Inventive Principle:
Principle #17Another dimension (Dimensionality change)

Solution Approach 2:

The system changes the detection parameter from signal presence/absence in RFID/WIFI to physical height and depth information in images, using the height-top-view projection and density detection features that leverage vertical dimension parameters to improve counting accuracy

Inventive Principle:
Principle #35Parameter changes

3Measurement precision

If individual tracking in photographed image is used, then accuracy is improved, but accuracy greatly decreases at crowded places

Engineering Contradiction:
Improveperson detection accuracyVSAvoiddetection reliability in crowded places
Core Design Contradiction:
Measurement precisionVSReliability

Solution Approach 1:

The patent extracts only the necessary height and depth features from individual persons to create density detection features, rather than attempting to track complete individual trajectories, thereby maintaining detection capability in crowded environments where full tracking becomes infeasible

Inventive Principle:
Principle #2Taking out (Extraction)

Solution Approach 2:

The system performs partial action by detecting and counting persons based on height-top-view projections and density features without completing full individual tracking, which is sufficient for crowd density measurement and remains effective even when complete tracking would fail in dense crowds

Inventive Principle:
Principle #16Partial or excessive action

4Device complexity

If only crowd density is considered to determine interest degree, then simplicity is improved, but objectivity decreases

Engineering Contradiction:
Improvemethod simplicityVSAvoidinterest degree objectivity
Core Design Contradiction:
Device complexityVSMeasurement precision

Solution Approach 1:

The patent merges multiple factors including crowd density, motion characteristics, and orientation information to comprehensively determine interest degree, combining these elements through weighted integration to achieve objective and accurate assessment while maintaining systematic simplicity

Inventive Principle:
Principle #5Merging (Combining)

Data Source

PatentUS9881217B2Method for detecting crowd density, and method and apparatus for detecting interest degree of crowd in target position
Publication Date: 2018.01.30 RICOH CO LTD
  • US9881217B2 patent drawing
  • US9881217B2 patent drawing
  • US9881217B2 patent drawing

AI summary

A method and an apparatus for detecting an interest degree of a crowd in a target position are disclosed.
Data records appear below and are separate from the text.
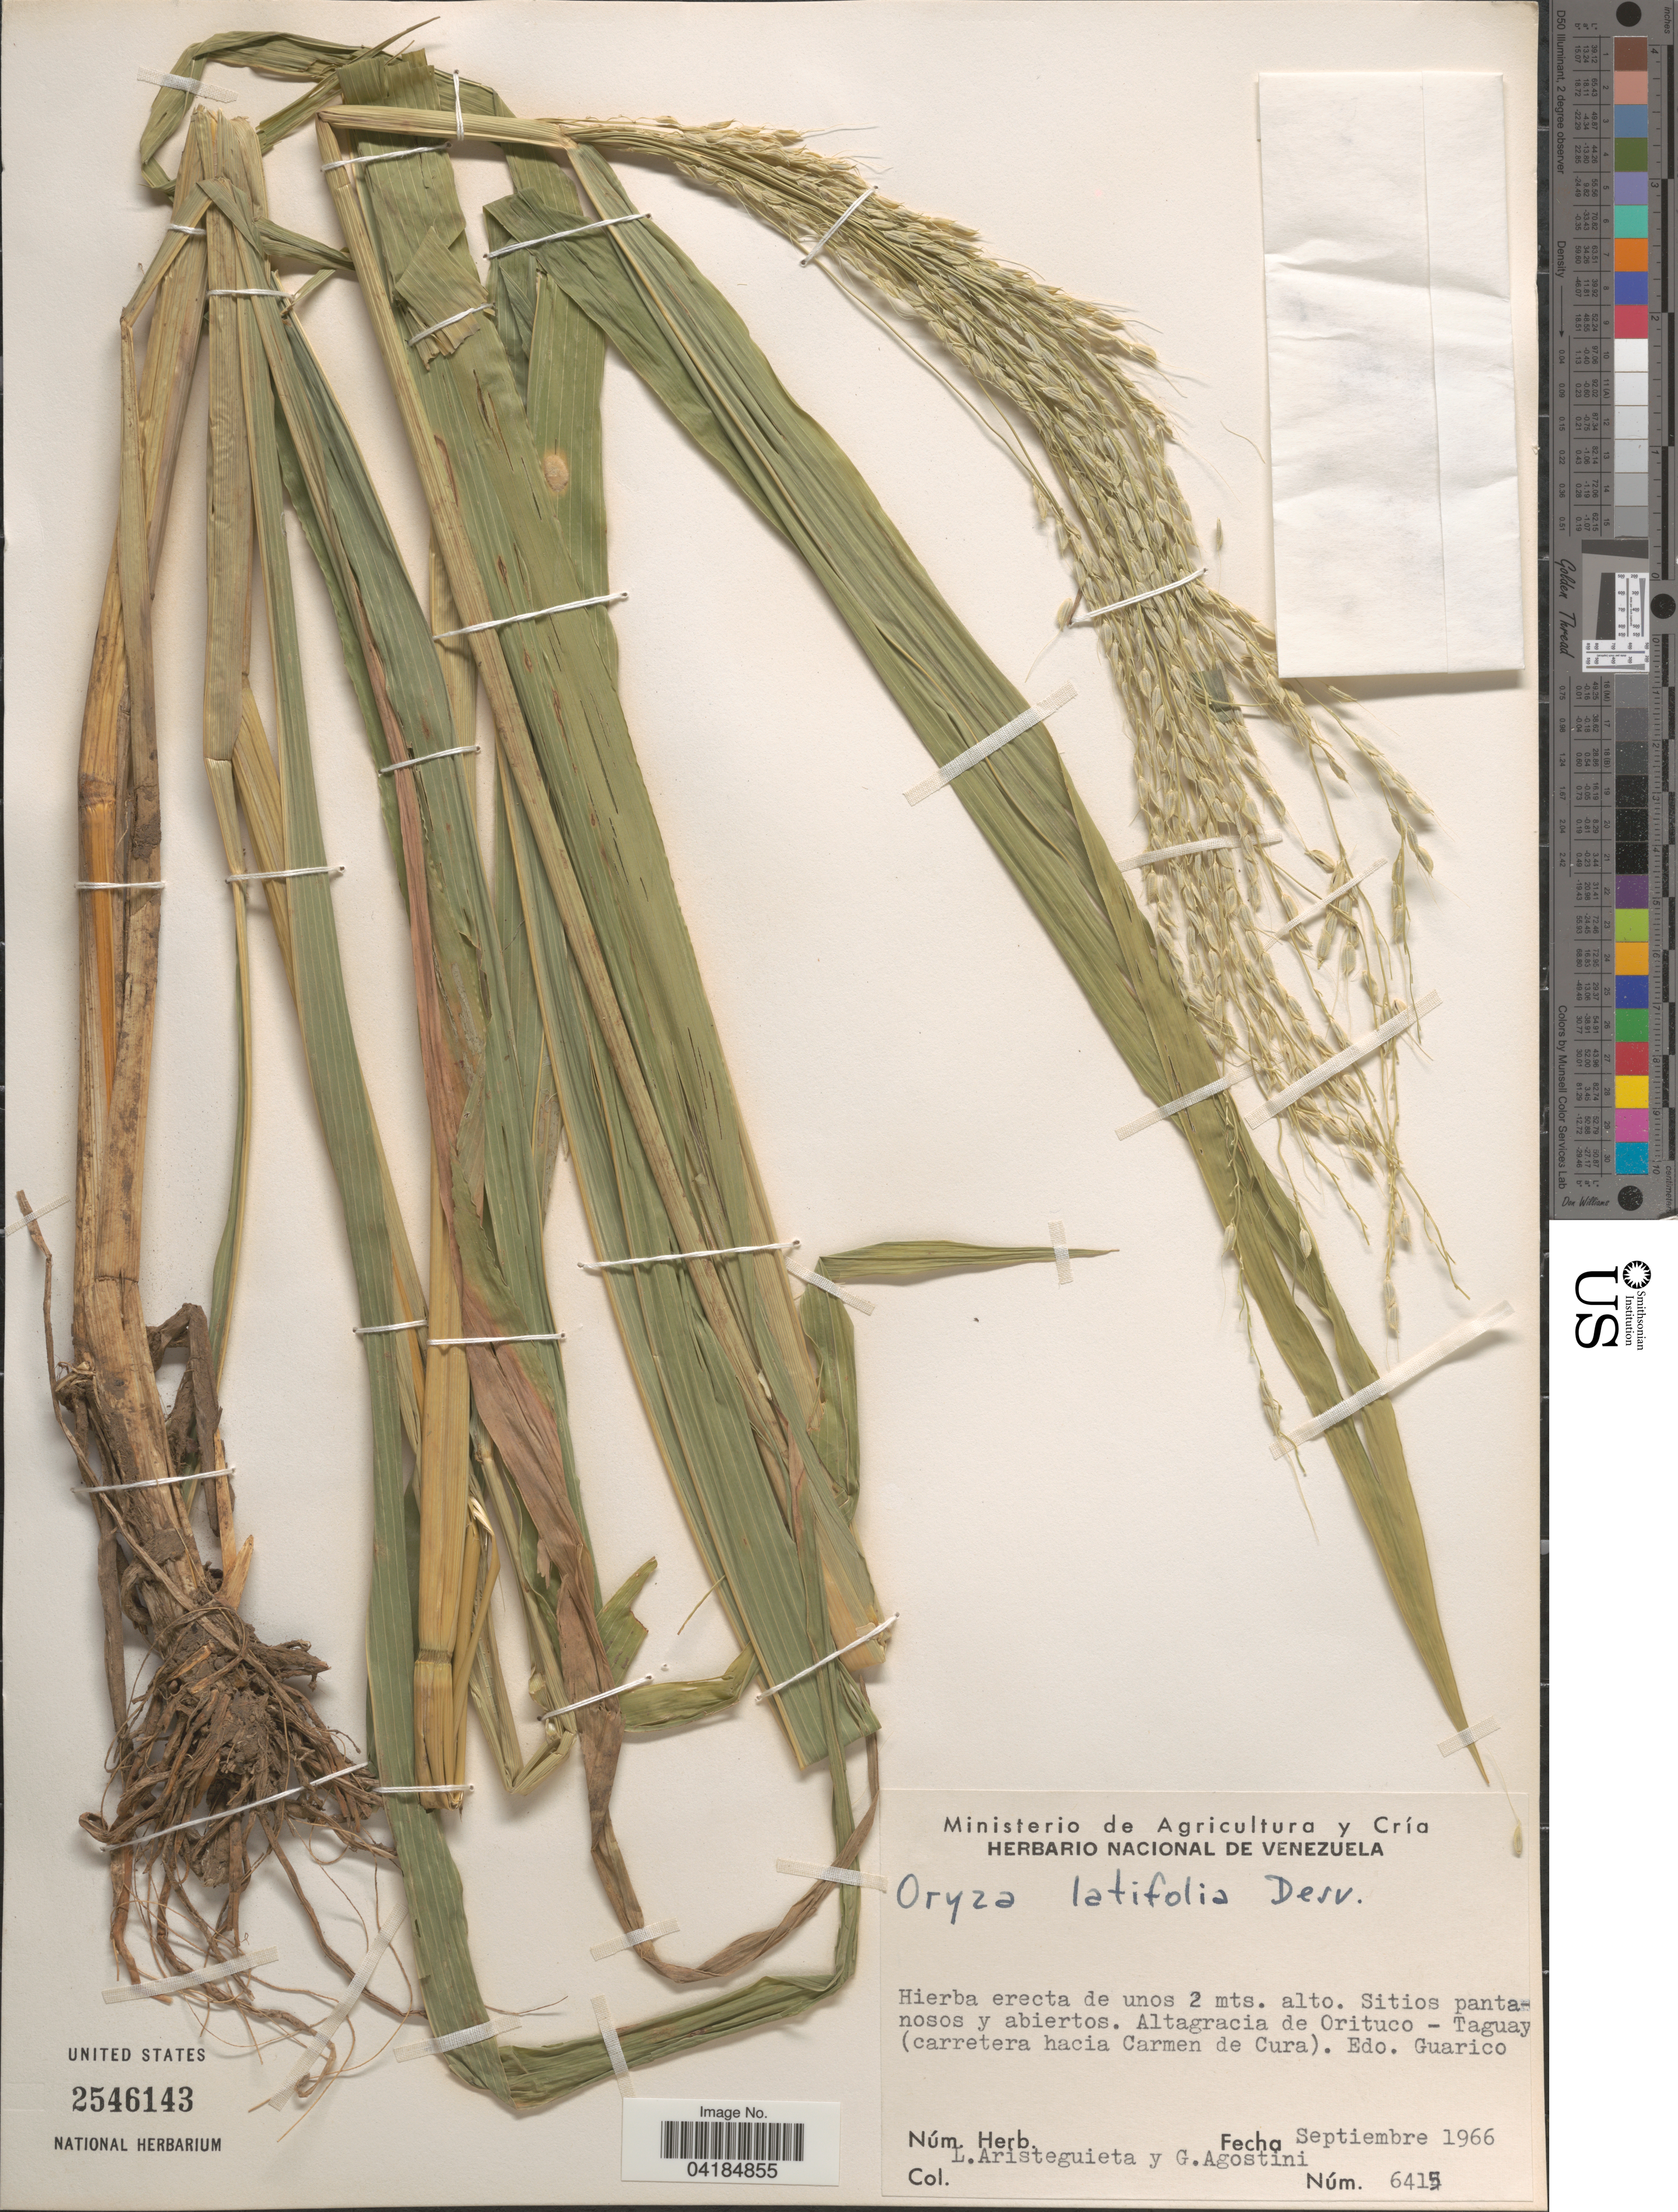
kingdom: Plantae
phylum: Tracheophyta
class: Liliopsida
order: Poales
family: Poaceae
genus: Oryza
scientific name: Oryza latifolia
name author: Desv.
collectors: L. Aristeguieta & G. Agostini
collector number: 6415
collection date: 1966-09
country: Venezuela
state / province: Guarico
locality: Altagracia de Orituco-Taguay (carretera hacia Carmen de Cura).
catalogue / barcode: US 2546143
The interest degree detection method includes projecting a depth image obtained by photographing onto a height-top-view, the depth image including the crowd and the target position; dividing the height-top-view into cells; determining density of the crowd in each cell; determining a moving speed and a moving direction of the crowd in each cell; determining orientation of the crowd in each cell; and determining, based on the density, the moving speed, the moving direction and the orientation of the crowd, the interest degree of the crowd in each cell in the target position. According to this method, the interest degree of the crowd in the target position can be detected accurately, even at a crowded place where it is difficult to detect and track a single person.